2. The ESFS and the ESM have announced they follow the same rule as the IMF. They used to charge a bigger risk premium, but now the discussion is only whether they should charge an extra premium between 0 or 0.50%. That was the only thing under debate, and the only relevant news. So again anyone with a calculator could have figured out that the ESFS rate would be between 5.5% and 6%.
3. Why then 3.25% in the IMF loan and 5.5% in the EU loan? Because the first depends on the IMF's cost of funds (the SDR rate) whereas the second depends on the EU's cost of funds. The first is 0.52% right now, and the second is about 2,8% right now (it was 2,89% in January). So , here is (approximately) your 2,25% gap.
4. Why are the costs of funds so different? The main reason is that the IMF rate is variable, the ESFS rate is fixed. Or, to be more concrete: go to the bank to get a mortgage and they will offer you a rate if you want a variable loan (LIBOR + "Spread"), and a different rate if you want a fixed-rate loan. The difference between the two can be pretty high, but the bank is (roughly) offering you the same deal in expected value. I'd have to go super-nerdy to explain why. (A second reason for the gap is the exchange rate risk: the IMF lends in a different currency than euros, but I think the more important is the fixed-variable difference.)
5. What is the relevant interest rate for debt sustainability calculations over the next 7 years? That is tricky. If you believe the market prices for the swap contracts associated with the differences in point 4, then the answer is that 5.5% is the right number.

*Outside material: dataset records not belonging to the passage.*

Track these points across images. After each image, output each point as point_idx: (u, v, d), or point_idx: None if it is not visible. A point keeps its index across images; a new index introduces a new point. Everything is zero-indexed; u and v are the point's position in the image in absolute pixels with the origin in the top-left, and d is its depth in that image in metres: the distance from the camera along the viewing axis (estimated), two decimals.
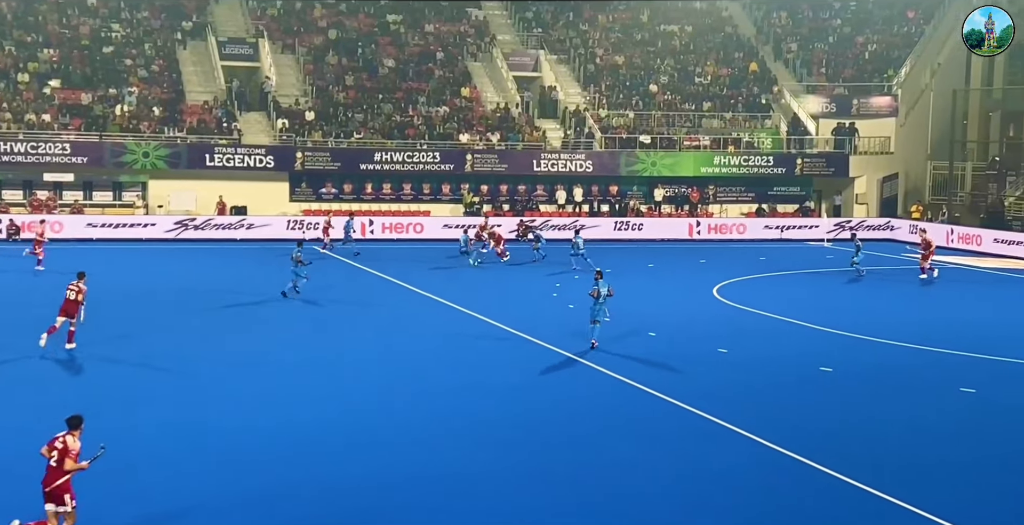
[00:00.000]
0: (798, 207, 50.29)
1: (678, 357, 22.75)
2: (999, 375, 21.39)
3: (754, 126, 51.22)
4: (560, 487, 14.41)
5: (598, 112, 50.72)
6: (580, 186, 48.72)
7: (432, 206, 47.84)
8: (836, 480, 14.67)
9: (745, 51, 56.40)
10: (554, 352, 22.85)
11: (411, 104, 50.09)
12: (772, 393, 19.83)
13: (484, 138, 48.54)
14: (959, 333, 25.50)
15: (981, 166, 51.00)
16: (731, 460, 15.66)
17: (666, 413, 18.22)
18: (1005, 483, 14.85)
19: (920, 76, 52.32)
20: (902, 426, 17.63)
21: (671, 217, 48.57)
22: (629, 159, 48.33)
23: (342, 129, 47.90)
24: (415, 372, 20.98)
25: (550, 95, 51.65)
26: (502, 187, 48.61)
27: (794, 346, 24.16)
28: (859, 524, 13.27)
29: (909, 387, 20.39)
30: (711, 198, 49.61)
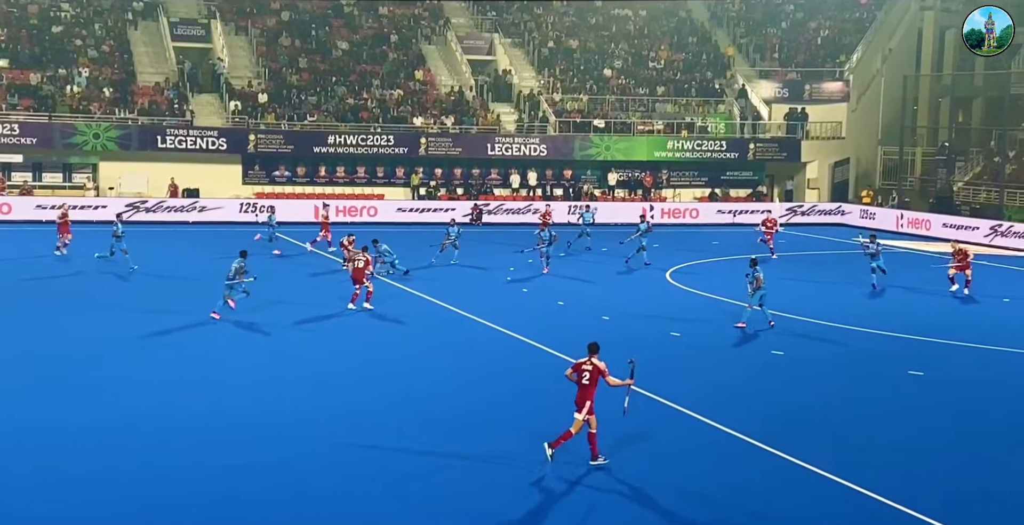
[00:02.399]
0: (751, 192, 50.70)
1: (630, 341, 22.87)
2: (947, 358, 21.76)
3: (707, 111, 51.50)
4: (509, 469, 14.46)
5: (552, 96, 50.72)
6: (534, 170, 48.76)
7: (386, 189, 47.67)
8: (785, 461, 14.86)
9: (699, 36, 56.63)
10: (508, 335, 22.89)
11: (365, 87, 49.76)
12: (724, 376, 20.03)
13: (438, 121, 48.38)
14: (908, 317, 25.90)
15: (931, 151, 51.74)
16: (683, 442, 15.82)
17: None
18: (949, 463, 15.14)
19: (871, 62, 52.88)
20: (850, 408, 17.90)
21: (625, 201, 48.79)
22: (583, 143, 48.42)
23: (295, 112, 47.50)
24: (349, 363, 20.96)
25: (504, 79, 51.55)
26: (456, 171, 48.53)
27: (747, 330, 24.38)
28: (807, 505, 13.46)
29: (858, 370, 20.69)
30: (664, 182, 49.86)
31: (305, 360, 20.52)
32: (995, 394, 19.07)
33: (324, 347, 21.69)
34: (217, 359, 20.43)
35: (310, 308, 25.41)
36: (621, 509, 13.27)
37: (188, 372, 19.36)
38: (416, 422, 16.50)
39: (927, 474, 14.71)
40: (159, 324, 23.09)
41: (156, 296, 26.75)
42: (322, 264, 32.50)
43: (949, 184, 47.91)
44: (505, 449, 15.09)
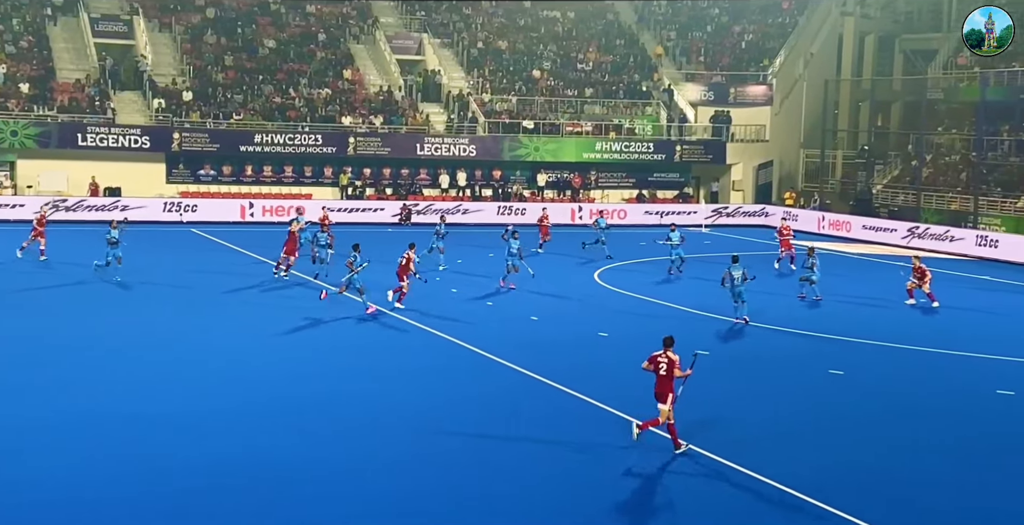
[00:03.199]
0: (677, 193, 51.29)
1: (559, 341, 23.03)
2: (866, 357, 22.21)
3: (635, 113, 51.98)
4: (438, 470, 14.47)
5: (481, 97, 50.77)
6: (463, 170, 48.77)
7: (314, 189, 47.29)
8: (707, 458, 15.06)
9: (626, 38, 57.13)
10: (438, 336, 22.87)
11: (292, 86, 49.30)
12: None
13: (367, 121, 48.12)
14: (830, 317, 26.41)
15: (851, 154, 52.86)
16: (611, 441, 15.95)
17: (547, 396, 18.44)
18: (861, 459, 15.48)
19: (794, 66, 53.85)
20: (771, 407, 18.20)
21: (554, 202, 49.01)
22: (512, 144, 48.55)
23: (221, 110, 46.87)
24: (283, 358, 20.79)
25: (433, 79, 51.46)
26: (385, 171, 48.32)
27: (673, 330, 24.54)
28: (730, 502, 13.67)
29: (781, 369, 21.04)
30: (593, 183, 50.22)
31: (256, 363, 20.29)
32: (914, 393, 19.54)
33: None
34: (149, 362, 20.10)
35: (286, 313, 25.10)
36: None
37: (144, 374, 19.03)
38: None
39: (836, 469, 15.04)
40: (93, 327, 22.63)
41: (88, 299, 26.20)
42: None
43: (868, 186, 48.99)
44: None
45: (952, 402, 18.78)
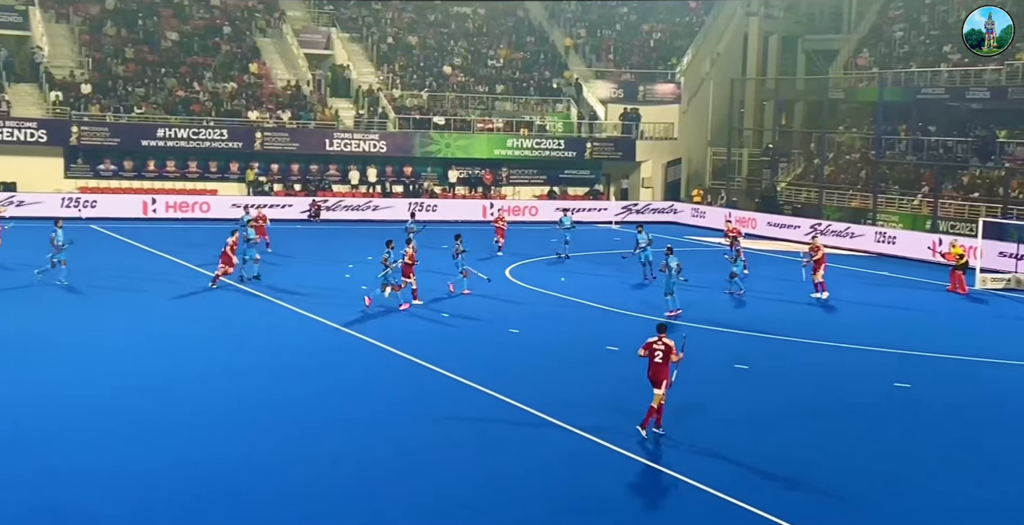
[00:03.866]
0: (588, 190, 51.62)
1: (469, 338, 22.98)
2: (770, 351, 22.59)
3: (546, 110, 52.16)
4: (343, 466, 14.30)
5: (392, 92, 50.41)
6: (374, 166, 48.37)
7: (219, 185, 46.40)
8: (618, 454, 15.15)
9: (537, 36, 57.28)
10: (344, 333, 22.64)
11: (196, 79, 48.30)
12: (561, 372, 20.30)
13: (274, 116, 47.40)
14: (736, 313, 26.82)
15: (756, 153, 53.82)
16: (517, 435, 15.97)
17: (458, 393, 18.37)
18: (766, 453, 15.75)
19: (701, 65, 54.61)
20: (676, 400, 18.37)
21: (465, 199, 48.96)
22: (423, 140, 48.31)
23: (122, 103, 45.70)
24: (187, 356, 20.35)
25: (342, 74, 50.92)
26: (293, 166, 47.67)
27: (583, 326, 24.82)
28: (642, 495, 13.75)
29: (688, 363, 21.23)
30: (504, 180, 50.25)
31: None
32: (814, 387, 19.93)
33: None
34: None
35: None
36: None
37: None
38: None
39: (735, 459, 15.28)
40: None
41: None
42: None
43: (773, 184, 49.92)
44: None
45: (851, 395, 19.18)
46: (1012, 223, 35.45)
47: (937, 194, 40.81)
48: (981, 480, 14.65)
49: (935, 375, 20.81)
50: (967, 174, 42.74)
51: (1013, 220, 36.07)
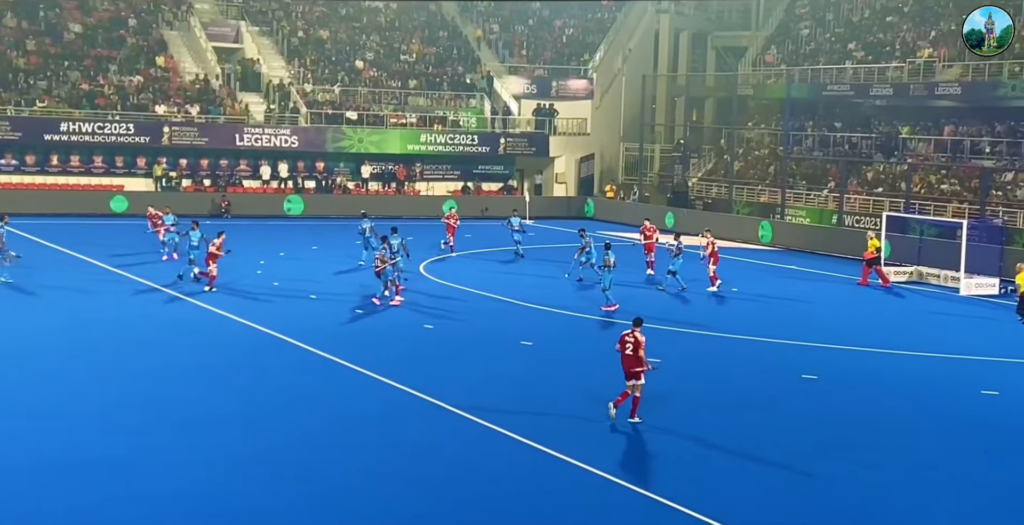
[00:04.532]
0: (502, 185, 51.67)
1: (381, 332, 22.86)
2: (677, 343, 22.73)
3: (459, 105, 52.07)
4: (240, 463, 14.10)
5: (303, 87, 49.81)
6: (285, 162, 47.76)
7: (126, 180, 45.38)
8: (526, 446, 15.21)
9: (449, 31, 57.15)
10: (254, 329, 22.32)
11: (101, 72, 47.14)
12: (473, 366, 20.29)
13: (183, 110, 46.49)
14: (644, 306, 27.02)
15: (668, 148, 54.47)
16: (430, 431, 15.91)
17: (370, 389, 18.26)
18: (672, 447, 15.97)
19: (613, 61, 55.06)
20: (583, 392, 18.52)
21: (378, 194, 48.64)
22: (336, 135, 47.84)
23: (23, 97, 44.39)
24: (87, 354, 19.89)
25: (252, 68, 50.16)
26: (203, 161, 46.83)
27: (497, 321, 24.86)
28: (543, 482, 13.82)
29: (597, 356, 21.41)
30: (418, 176, 50.04)
31: None
32: (725, 379, 20.25)
33: None
34: None
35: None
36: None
37: None
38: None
39: (640, 453, 15.45)
40: None
41: None
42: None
43: (685, 180, 50.58)
44: None
45: (760, 387, 19.51)
46: (914, 217, 36.46)
47: (843, 189, 41.77)
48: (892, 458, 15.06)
49: (843, 366, 21.28)
50: (871, 169, 43.81)
51: (915, 214, 37.09)
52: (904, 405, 18.38)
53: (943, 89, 41.97)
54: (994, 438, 16.50)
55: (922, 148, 43.00)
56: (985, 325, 26.08)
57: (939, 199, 39.26)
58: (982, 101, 41.28)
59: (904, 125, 44.58)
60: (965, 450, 15.85)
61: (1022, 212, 36.06)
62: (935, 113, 43.97)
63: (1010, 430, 17.00)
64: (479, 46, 55.93)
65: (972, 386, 19.44)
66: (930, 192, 40.13)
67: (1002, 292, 29.52)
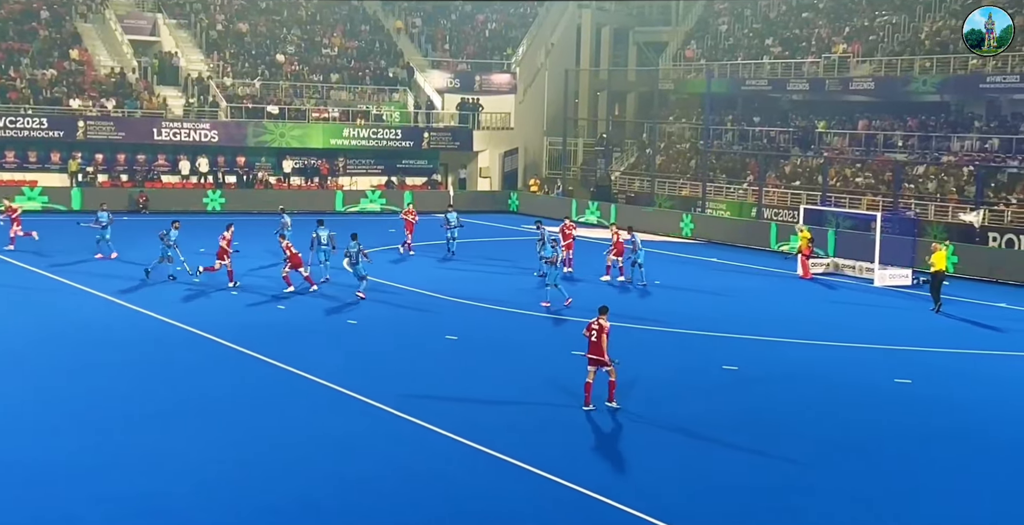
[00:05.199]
0: (426, 180, 51.55)
1: (301, 328, 22.70)
2: (612, 340, 22.95)
3: (382, 99, 51.81)
4: (165, 462, 13.94)
5: (223, 80, 49.10)
6: (205, 156, 47.04)
7: (40, 175, 44.36)
8: (450, 440, 15.25)
9: (371, 24, 56.80)
10: (173, 325, 22.02)
11: (13, 65, 45.92)
12: (397, 362, 20.25)
13: (98, 104, 45.52)
14: (577, 300, 27.25)
15: (591, 142, 54.87)
16: (351, 427, 15.90)
17: (292, 384, 18.13)
18: (584, 433, 16.16)
19: (536, 55, 55.25)
20: (509, 385, 18.65)
21: (301, 189, 48.19)
22: (256, 130, 47.26)
23: None
24: None
25: (170, 61, 49.29)
26: (119, 156, 45.94)
27: (423, 315, 24.82)
28: (465, 477, 13.90)
29: (523, 350, 21.57)
30: (341, 170, 49.68)
31: None
32: (647, 371, 20.51)
33: None
34: None
35: None
36: None
37: None
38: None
39: (560, 442, 15.61)
40: None
41: None
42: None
43: (607, 173, 50.99)
44: None
45: (681, 377, 19.79)
46: (830, 210, 37.25)
47: (761, 182, 42.49)
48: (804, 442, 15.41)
49: (763, 357, 21.67)
50: (789, 163, 44.63)
51: (831, 207, 37.90)
52: (821, 394, 18.80)
53: (857, 84, 42.97)
54: (907, 424, 16.98)
55: (837, 142, 43.94)
56: (898, 315, 26.77)
57: (854, 192, 40.18)
58: (894, 96, 42.33)
59: (820, 119, 45.50)
60: (880, 436, 16.29)
61: (933, 204, 37.09)
62: (849, 108, 44.97)
63: (922, 416, 17.51)
64: (399, 36, 55.66)
65: (886, 374, 19.96)
66: (845, 185, 41.04)
67: (915, 283, 30.31)
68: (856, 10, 48.58)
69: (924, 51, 42.10)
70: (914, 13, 45.23)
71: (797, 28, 50.19)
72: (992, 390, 19.24)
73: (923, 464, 15.10)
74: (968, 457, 15.38)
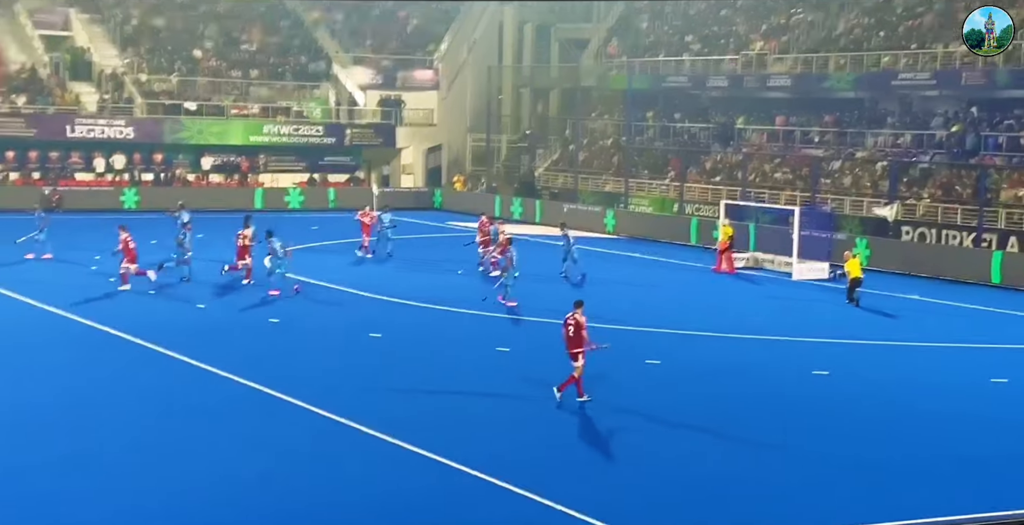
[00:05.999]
0: (349, 177, 51.13)
1: (226, 328, 22.36)
2: (532, 334, 23.01)
3: (303, 95, 51.23)
4: (87, 467, 13.63)
5: (138, 76, 48.11)
6: (121, 153, 46.07)
7: None
8: (376, 439, 15.15)
9: (291, 20, 56.12)
10: (89, 326, 21.53)
11: None
12: (322, 359, 20.07)
13: (8, 100, 44.32)
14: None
15: (515, 139, 54.92)
16: (275, 426, 15.70)
17: (213, 385, 17.86)
18: (519, 430, 16.18)
19: (459, 52, 55.10)
20: (438, 382, 18.59)
21: (220, 186, 47.46)
22: (174, 126, 46.41)
23: None
24: None
25: (83, 57, 48.16)
26: (31, 154, 44.77)
27: (346, 313, 24.64)
28: (397, 480, 13.82)
29: (449, 346, 21.51)
30: (262, 167, 49.02)
31: None
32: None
33: None
34: None
35: None
36: None
37: None
38: None
39: (491, 440, 15.63)
40: None
41: None
42: None
43: (531, 170, 51.10)
44: None
45: (607, 371, 19.88)
46: (750, 205, 37.79)
47: (683, 178, 42.94)
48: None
49: (685, 351, 21.90)
50: (709, 159, 45.17)
51: (751, 202, 38.45)
52: (742, 386, 19.06)
53: (774, 81, 43.63)
54: (826, 415, 17.30)
55: (756, 138, 44.59)
56: (816, 308, 27.27)
57: (773, 187, 40.80)
58: (811, 93, 43.08)
59: (739, 116, 46.11)
60: (799, 427, 16.57)
61: (849, 199, 37.83)
62: (768, 104, 45.66)
63: (840, 407, 17.84)
64: (317, 27, 54.99)
65: (805, 367, 20.30)
66: (765, 180, 41.66)
67: (831, 276, 30.87)
68: (773, 8, 49.33)
69: (839, 48, 42.90)
70: (829, 11, 46.07)
71: (716, 25, 50.81)
72: (902, 378, 19.70)
73: (840, 460, 15.39)
74: (883, 455, 15.72)
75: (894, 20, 42.76)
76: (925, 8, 42.12)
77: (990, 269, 30.24)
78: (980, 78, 36.09)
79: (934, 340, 23.15)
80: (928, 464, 14.89)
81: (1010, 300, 27.72)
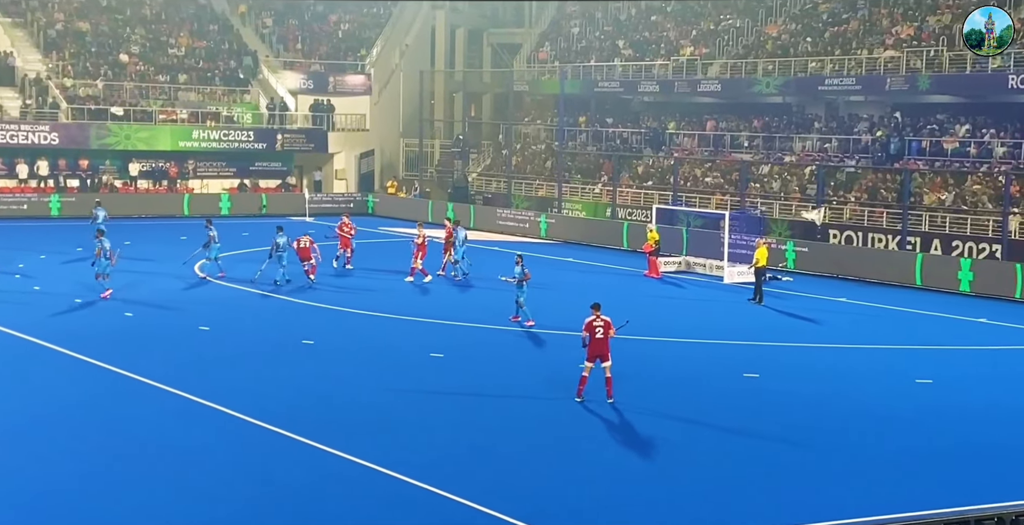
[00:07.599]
0: (280, 182, 50.64)
1: (155, 336, 22.01)
2: (466, 340, 23.02)
3: (233, 100, 50.64)
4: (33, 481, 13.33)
5: (63, 81, 47.16)
6: (45, 159, 45.11)
7: None
8: (309, 447, 15.02)
9: (220, 24, 55.47)
10: (11, 335, 21.03)
11: None
12: (252, 367, 19.84)
13: None
14: (426, 302, 27.22)
15: (447, 144, 54.88)
16: (204, 436, 15.50)
17: (139, 393, 17.57)
18: (457, 436, 16.18)
19: (391, 56, 54.93)
20: (373, 390, 18.49)
21: (148, 193, 46.70)
22: (100, 131, 45.58)
23: None
24: None
25: (5, 61, 47.08)
26: None
27: (278, 320, 24.40)
28: (329, 487, 13.71)
29: (384, 354, 21.40)
30: (191, 173, 48.33)
31: None
32: (493, 370, 20.63)
33: None
34: None
35: None
36: None
37: None
38: None
39: (434, 449, 15.60)
40: None
41: None
42: None
43: (465, 174, 51.10)
44: None
45: (530, 378, 19.94)
46: (681, 209, 38.17)
47: (616, 182, 43.25)
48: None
49: (617, 355, 21.97)
50: (641, 163, 45.56)
51: (682, 206, 38.84)
52: (675, 391, 19.24)
53: (704, 86, 44.16)
54: (756, 418, 17.52)
55: (687, 142, 45.09)
56: (746, 311, 27.60)
57: (704, 191, 41.29)
58: (740, 98, 43.69)
59: (670, 120, 46.60)
60: (730, 430, 16.76)
61: (778, 203, 38.42)
62: (698, 109, 46.20)
63: (769, 410, 18.09)
64: (243, 23, 54.41)
65: (736, 370, 20.54)
66: (695, 185, 42.14)
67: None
68: (702, 14, 49.95)
69: (767, 54, 43.59)
70: (757, 17, 46.78)
71: (647, 31, 51.30)
72: (831, 381, 20.04)
73: (776, 465, 15.60)
74: (819, 451, 15.97)
75: (820, 26, 43.58)
76: (850, 14, 42.98)
77: (914, 271, 30.91)
78: (903, 83, 36.89)
79: (860, 342, 23.57)
80: (851, 465, 15.15)
81: (931, 301, 28.34)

6. To sum up, the IMF rate and the ESFS rates are different things, apples and oranges. Converting the two loans into the same thing, you get that (approximately) 3,25%=5,5%.
Update: This is a hard and specialized topic, and my guess is that most economists would likely be confused about it. So there is no shame in getting it wrong. A tribute to Rui Peres Jorge, a journalist for Jornal de Negocios, and one of the best economics reporters in Portugal for explaining it well.
Update 2 (Sunday, 5/15): I have edited my previous update to remove references to some articles that were confusing about these calculations. Some people seem to have interpreted those links as some kind of criticism, which could not be farther from my intention. I was only trying to illustrate that this is a really technical and specific (nerdy) topic, so even good economists could get confused about it. My guess is that the majority of even my distinguished colleagues at Columbia wouldn't have known how these interest rates are set. Also, I completely agree that the interest rate charged is too high and that we may be able to negotiate it down. I know it is election campaign time in Portugal, and people are getting into smear campaigns, personal attacks and ego clashes but, please, don't drag me into it.
Finally, Diario Economico asked me to publish a longer article (simpler and in Portuguese) explaining these interest rates: it will come out in tomorrow's (Monday) edition.